Certes, Tim Burton a toujours le chic pour inventer d’un coup des situations folles. Ainsi cette séquence où des écureuils, spécialement entraînés pour faire le tri entre bonnes et mauvaises noix, appliquent scrupuleusement leur savoir-faire et toquent sur le crâne de la terrible Veruca Salt avant de la déclarer inapte à la consommation. Mais son inspiration s’épuise ici fatalement dans la commande à répétition.
Symptomatique de cette désertion, les ballets des Oompa-Loompa venant ponctuer, en chanson, chaque nouvelle disparition d’enfant. Pour mettre en scène ces petits travailleurs ramenés par Wonka d’un de ses voyages en Afrique, le réalisateur a décidé de cloner numériquement un seul acteur. Le résultat, tristement prévisible, est dénué du moindre intérêt plastique. Plus grave, Tim Burton ne mène aucune réflexion sérieuse sur ce que seraient un personnage et une fiction contemporains de ces nouvelles possibilités de représentation, comme l’avait fait par exemple Austin Powers 3 (comment repenser une fiction œdipienne à l’heure du clonage numérique) ou même George Lucas avec L’Attaque des clones.

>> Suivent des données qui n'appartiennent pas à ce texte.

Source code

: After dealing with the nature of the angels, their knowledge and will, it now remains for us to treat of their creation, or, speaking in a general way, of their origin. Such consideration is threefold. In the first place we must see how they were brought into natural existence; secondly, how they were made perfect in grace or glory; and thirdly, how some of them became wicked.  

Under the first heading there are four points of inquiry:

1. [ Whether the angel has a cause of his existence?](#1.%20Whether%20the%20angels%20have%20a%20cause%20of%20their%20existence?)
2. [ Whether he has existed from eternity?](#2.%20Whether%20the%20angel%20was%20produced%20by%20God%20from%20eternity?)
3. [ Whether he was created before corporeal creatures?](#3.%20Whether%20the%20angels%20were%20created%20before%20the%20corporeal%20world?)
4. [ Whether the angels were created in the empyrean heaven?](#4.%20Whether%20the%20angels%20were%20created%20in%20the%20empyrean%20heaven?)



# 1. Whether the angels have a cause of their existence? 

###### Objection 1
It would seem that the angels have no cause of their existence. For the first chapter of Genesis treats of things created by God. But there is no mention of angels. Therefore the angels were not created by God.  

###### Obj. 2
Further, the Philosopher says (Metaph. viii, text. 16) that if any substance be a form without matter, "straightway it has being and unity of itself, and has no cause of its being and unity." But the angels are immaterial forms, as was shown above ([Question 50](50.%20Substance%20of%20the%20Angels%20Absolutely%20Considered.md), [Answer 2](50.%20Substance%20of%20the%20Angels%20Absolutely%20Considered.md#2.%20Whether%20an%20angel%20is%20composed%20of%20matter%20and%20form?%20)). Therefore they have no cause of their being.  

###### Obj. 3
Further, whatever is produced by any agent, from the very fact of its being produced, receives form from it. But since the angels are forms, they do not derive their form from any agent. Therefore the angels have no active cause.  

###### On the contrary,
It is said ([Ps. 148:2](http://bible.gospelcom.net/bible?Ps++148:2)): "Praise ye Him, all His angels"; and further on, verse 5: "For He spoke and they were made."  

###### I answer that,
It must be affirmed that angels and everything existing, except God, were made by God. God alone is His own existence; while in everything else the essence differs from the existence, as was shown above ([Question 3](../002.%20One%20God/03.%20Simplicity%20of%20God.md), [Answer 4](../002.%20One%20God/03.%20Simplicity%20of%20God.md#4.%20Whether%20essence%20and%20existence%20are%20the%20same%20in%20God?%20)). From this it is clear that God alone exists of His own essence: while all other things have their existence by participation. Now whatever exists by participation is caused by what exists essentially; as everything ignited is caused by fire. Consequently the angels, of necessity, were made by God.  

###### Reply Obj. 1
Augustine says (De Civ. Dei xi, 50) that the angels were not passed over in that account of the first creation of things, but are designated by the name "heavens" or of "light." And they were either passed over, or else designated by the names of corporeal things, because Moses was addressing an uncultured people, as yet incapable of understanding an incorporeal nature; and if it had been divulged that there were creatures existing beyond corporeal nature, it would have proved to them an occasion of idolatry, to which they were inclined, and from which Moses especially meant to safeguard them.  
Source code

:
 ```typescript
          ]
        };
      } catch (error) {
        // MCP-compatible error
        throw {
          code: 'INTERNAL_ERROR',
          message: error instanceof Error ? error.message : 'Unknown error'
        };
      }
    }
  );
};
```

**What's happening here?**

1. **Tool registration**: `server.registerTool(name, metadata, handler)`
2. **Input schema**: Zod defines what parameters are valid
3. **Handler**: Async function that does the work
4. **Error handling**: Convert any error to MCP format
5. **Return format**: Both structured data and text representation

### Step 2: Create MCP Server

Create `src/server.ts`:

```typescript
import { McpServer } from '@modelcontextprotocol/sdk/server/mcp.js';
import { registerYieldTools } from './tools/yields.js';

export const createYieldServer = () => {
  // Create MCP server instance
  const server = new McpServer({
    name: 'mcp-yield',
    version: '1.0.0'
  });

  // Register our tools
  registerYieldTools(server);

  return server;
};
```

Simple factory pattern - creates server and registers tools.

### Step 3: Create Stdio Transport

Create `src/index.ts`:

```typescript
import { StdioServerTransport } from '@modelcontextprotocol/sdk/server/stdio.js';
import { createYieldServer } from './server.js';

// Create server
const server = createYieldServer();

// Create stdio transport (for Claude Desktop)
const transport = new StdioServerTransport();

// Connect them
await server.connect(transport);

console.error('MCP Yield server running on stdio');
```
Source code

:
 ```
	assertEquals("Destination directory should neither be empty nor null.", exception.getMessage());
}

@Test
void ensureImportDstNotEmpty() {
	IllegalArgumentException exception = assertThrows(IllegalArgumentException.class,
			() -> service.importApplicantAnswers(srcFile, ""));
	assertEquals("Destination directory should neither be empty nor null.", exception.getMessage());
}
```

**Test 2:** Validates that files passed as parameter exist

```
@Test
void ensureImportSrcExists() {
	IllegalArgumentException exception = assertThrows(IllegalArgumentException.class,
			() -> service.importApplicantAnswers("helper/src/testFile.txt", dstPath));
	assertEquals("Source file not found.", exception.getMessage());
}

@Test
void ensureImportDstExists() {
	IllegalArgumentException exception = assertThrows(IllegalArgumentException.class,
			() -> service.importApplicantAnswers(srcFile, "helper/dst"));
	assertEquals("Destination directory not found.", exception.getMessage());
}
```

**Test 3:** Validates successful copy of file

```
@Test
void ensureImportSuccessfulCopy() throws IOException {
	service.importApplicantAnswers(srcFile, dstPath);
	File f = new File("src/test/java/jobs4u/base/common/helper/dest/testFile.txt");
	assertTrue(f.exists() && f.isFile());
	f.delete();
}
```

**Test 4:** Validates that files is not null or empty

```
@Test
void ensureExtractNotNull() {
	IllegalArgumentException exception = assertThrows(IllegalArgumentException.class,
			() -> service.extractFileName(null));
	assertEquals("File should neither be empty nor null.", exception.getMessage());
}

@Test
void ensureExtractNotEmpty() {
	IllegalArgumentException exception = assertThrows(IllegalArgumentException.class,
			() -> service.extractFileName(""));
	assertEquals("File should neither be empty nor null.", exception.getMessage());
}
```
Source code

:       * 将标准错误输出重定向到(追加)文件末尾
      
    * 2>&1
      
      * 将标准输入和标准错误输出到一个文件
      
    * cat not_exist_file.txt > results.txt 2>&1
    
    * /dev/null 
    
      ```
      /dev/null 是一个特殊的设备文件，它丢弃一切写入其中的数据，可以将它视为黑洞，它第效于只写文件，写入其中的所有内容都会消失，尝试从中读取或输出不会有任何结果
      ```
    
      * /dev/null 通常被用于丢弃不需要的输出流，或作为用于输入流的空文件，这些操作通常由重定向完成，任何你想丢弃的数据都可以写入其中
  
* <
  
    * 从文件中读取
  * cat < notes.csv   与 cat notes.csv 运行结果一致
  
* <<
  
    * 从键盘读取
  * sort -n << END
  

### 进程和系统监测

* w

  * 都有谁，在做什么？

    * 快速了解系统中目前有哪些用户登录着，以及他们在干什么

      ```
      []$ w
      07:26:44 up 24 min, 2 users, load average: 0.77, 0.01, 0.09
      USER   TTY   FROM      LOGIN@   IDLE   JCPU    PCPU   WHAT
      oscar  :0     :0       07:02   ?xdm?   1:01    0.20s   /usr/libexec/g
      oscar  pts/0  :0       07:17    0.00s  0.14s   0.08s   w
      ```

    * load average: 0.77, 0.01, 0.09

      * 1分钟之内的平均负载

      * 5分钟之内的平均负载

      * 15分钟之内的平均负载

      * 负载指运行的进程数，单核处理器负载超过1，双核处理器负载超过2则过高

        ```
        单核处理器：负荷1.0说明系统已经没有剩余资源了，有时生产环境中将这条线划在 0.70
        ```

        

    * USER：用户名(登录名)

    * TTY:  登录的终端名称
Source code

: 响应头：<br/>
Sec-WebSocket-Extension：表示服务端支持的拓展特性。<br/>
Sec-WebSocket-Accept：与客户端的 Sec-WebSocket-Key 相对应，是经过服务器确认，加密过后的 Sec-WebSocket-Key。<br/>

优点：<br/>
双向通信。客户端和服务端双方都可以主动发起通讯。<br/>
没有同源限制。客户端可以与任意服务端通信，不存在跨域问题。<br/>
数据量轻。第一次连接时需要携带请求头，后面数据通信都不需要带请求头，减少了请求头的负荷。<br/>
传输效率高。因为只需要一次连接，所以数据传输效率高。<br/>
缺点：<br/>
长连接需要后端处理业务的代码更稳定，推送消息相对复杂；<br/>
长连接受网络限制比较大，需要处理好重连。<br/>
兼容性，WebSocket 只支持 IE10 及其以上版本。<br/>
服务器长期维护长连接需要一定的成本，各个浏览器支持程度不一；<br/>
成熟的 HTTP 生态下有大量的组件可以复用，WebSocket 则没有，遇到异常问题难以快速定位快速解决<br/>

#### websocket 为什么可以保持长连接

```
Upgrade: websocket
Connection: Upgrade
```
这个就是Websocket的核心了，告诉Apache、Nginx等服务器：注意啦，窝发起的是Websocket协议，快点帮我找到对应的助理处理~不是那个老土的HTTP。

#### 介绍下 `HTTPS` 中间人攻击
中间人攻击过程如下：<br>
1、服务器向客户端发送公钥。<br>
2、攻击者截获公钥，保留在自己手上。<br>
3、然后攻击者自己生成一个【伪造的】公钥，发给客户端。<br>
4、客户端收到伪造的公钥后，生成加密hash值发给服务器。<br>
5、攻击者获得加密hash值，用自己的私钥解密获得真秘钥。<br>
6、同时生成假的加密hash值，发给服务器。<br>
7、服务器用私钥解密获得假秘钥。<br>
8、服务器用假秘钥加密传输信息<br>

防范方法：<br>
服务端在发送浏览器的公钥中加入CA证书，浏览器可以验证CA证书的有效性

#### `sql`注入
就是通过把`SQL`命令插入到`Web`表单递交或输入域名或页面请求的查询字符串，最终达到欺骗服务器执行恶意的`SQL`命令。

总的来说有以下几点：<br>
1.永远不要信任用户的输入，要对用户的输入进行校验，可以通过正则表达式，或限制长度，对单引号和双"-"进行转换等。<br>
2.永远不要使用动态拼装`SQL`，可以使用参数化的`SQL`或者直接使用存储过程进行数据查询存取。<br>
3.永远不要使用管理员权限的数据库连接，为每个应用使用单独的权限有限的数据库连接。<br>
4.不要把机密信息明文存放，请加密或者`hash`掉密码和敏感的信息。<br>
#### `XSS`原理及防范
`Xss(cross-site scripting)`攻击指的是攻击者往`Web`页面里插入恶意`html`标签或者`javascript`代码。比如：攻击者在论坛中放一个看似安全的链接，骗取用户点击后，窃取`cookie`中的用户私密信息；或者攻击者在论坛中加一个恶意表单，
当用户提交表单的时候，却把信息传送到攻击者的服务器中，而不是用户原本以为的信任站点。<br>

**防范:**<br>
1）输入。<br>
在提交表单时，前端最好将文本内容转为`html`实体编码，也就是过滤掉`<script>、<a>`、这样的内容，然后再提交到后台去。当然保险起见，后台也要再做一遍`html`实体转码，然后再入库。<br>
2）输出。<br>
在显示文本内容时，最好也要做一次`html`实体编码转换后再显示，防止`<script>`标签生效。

Burton compose avec les nouvelles technologies, mais s’en méfie trop pour les intégrer pleinement dans son processus créatif et tirer d’elles de passionnantes déclinaisons esthétiques. Cette chocolaterie offrant à tous les étages et dans ses moindres recoins d’incessantes sucreries ressemble, en effet, d’un peu trop près aux huit mille chaînes de la télévision câblée. Et l’ascenseur de verre multidirectionnel, menant ses passagers d’un point à l’autre de l’usine, n’est qu’une grosse télécommande, à peine déguisée, permettant de zapper, en toute tranquillité, parmi la multitude innombrable des programmes offerts. Willy Wonka est lui ce programmateur fou, dont on ne sait s’il contrôle ou est contrôlé par sa chocolaterie géante, entre Luna Park et hydre télévisuelle. En dernier recours, lorsqu’il faut trancher et que tous les mauvais garnements/enfants de la télé moderne ont été corrigés pour avoir trop cru à des images, Burton en revient encore aux schémas œdipiens (l’enfance malheureuse de Wonka auprès d’un père dentiste lui interdisant toute sucrerie) et les vieilles mythologies personnelles le père est interprété par l’acteur mythique Christopher Lee (Dracula ; La Momie). C’est la mission secrète de Charlie : réconcilier le fils et le père. Redonner le goût de la famille c’est, bien entendu, renouer les liens défaits avec l’histoire du cinéma et délivrer in fine Willy Wonka de sa machine à sortilèges pour l’intégrer à la nostalgique bicoque familiale et gothique de Charlie.
Mais le réalisateur a beau redoubler les fétiches de son propre cinéma, le dispositif éclaté qu’il a mis en place excède de toutes parts son projet initial et la critique du Spectacle, avec ce dérisoire pastiche du 2001 de Kubrick rétréci dans un téléviseur, paraît bien naïve dans un film où les prétendus délires visuels peinent à se démarquer d’une publicité Orangina. Le vrai drame de Burton est sans doute que sa fantaisie la plus tordue a été depuis longtemps digérée par la télévision. Dès lors, les hybridations les plus loufoques et novatrices viennent plutôt de créateurs audiovisuels comme Myke Myers qui travaillent, sans surmoi auteuriste et sans plus de culpabilité, au cœur même de la grande chocolaterie des régimes audiovisuels modernes.